Apparently, Beal's right to free speech isn't as important as Fike's. Or maybe those brave men who died for it said, with their last breaths, "Don't let the right to free speech apply to anyone named Beal. If they try to speak freely, censure them!"

"The law makes clear that certain types of documents are protected and thus not available for public review."
-- Taken from "Board responds to Beal's commentary," Herald-Standard.com, July 29, a guest column submitted by Fike and three other housing authority board members, regarding Beal's quest to obtain information about payments to the Cohen & Grigsby law firm.

So Fike firmly believes that "the public should be informed" about a letter from Zimmerlink marked confidential, but concurrently believes that "certain types of documents ... are not available for public review" when it concerns how the housing authority spends tax money.

It is worth noting that just because the state's Right-to-Know Law contains several exemptions that permit a public agency to shield information from the public doesn't mean that the agency has to do that. It doesn't have to invoke one of the exceptions if it does not want to.

So when someone signs off on a commentary that says certain documents are "not available for public review," what they are really saying is, "We are choosing to invoke one of the exceptions, and keep that information from public view."

Beal believes that Cohen & Grigsby has been paid $500,000 by the housing authority. If that's true, we certainly hope that she is successful in finding out adequate details on how that money was spent. To that end, we hope she that in addition to refiling her information request using the Right-to-Know Law form (which she should have done in the first place) that she also seeks the information as a board member.

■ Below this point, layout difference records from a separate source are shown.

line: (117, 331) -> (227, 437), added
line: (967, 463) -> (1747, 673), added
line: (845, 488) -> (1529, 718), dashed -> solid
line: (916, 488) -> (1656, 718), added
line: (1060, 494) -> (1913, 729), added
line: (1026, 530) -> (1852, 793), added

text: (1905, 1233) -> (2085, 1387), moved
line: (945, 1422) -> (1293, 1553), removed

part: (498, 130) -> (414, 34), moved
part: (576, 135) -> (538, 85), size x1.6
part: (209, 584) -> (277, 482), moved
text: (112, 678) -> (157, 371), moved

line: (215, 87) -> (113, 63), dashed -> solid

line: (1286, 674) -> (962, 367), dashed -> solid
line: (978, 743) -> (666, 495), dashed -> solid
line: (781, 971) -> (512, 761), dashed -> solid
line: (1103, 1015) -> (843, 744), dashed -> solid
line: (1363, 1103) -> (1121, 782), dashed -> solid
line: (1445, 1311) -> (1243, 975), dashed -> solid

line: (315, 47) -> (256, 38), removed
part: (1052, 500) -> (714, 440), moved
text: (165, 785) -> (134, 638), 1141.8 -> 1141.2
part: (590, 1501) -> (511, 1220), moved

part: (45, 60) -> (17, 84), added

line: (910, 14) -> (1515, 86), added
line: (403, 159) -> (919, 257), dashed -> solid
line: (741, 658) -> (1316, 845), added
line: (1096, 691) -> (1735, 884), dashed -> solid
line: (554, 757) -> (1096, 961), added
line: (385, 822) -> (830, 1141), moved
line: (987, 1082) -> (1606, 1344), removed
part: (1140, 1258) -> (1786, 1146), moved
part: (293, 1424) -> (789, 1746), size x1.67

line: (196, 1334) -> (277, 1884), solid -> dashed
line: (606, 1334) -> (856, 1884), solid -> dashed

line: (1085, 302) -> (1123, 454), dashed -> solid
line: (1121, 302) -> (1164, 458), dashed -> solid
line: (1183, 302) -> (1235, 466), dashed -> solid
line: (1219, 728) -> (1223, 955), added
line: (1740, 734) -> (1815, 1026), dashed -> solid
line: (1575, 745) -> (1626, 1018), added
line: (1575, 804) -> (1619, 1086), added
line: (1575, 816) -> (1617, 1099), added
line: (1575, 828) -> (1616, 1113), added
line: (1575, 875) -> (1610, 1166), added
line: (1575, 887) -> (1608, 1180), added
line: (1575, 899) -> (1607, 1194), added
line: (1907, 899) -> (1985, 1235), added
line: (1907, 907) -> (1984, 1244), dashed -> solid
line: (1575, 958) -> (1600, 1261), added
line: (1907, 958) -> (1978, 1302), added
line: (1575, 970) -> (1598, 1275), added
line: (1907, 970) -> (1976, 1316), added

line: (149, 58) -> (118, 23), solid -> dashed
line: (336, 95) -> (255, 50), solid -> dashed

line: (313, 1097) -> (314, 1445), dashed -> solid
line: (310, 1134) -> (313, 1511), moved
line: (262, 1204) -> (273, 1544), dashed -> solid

Beal may have to state the reason why she wants the access while wearing a board member's hat, thus meeting a condition laid down by the authority, but she may also get to see more complete information.

In the interim, we wonder why in the past few weeks the intrepid reporting staff of HeraldStandard.com hasn't asked for the same information as Beal. It would take all of five minutes to fill out the form.

Simply put, no one needs to wait for Beal to shake this tree.